5.3 Sebaceous carcinoma
5.3.1 The MAPK signaling pathways
Human epidermal growth factor receptor 2 (HER 2) protein is a transmembrane receptor with tyrosine kinase activity that, when activated, triggers various intracellular pathways. These pathways can inhibit apoptosis, promote cell proliferation, stimulate tumor-induced neovascularization, and activate cancer invasion and metastasis (86). A gene expression profiling study has linked dysregulation of the mitogen-activated protein kinase (MAPK) pathway with eyelid sebaceous gland carcinoma.
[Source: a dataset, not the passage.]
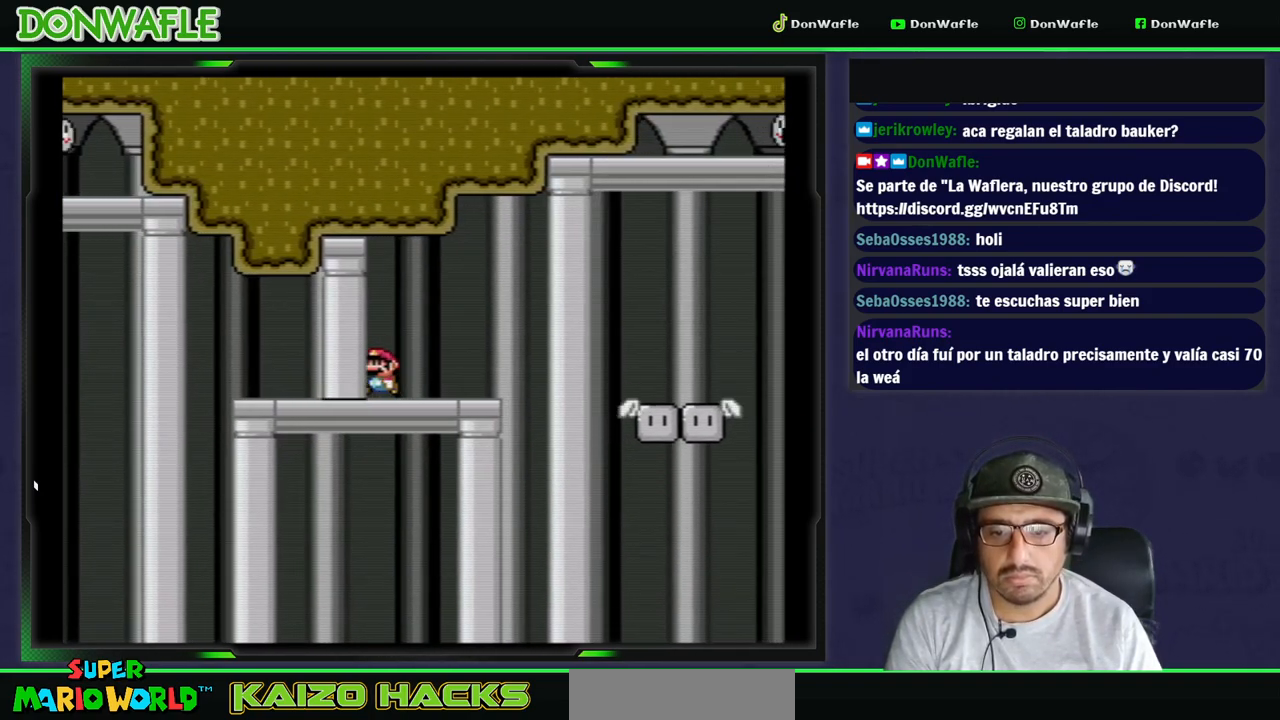
{"buttons": ["Y"], "events": [[117, "DPAD_LEFT", "up"], [167, "DPAD_RIGHT", "down"], [350, "DPAD_RIGHT", "up"]]}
The RAS-RAF-MAPK pathway is the primary pathway activated by HER 2, with KRAS being the most frequently mutated gene involved in this pathway. KRAS mutations play a vital role in the MAPK signaling pathway in skin cancer (87). In eyelid sebaceous carcinoma, HER 2 gene amplification and KRAS alteration are compared to other sebaceous tumors, with HER 2 protein overexpression being unique to eyelid sebaceous carcinoma. HER 2 gene amplification and HER 2 protein overexpression are standard in eyelid sebaceous carcinomas and distinguish them from other eyelid tumors (88).
5.3.2 ZEB2
ZEB 2, also known as Smad interacting protein 1, interacts with the E-cadherin gene (CDH 1) to mediate its transcriptional repression. Earlier reports have indicated the loss of e-cadherin and its promoter hypermethylation status in eyelid sebaceous carcinoma (89).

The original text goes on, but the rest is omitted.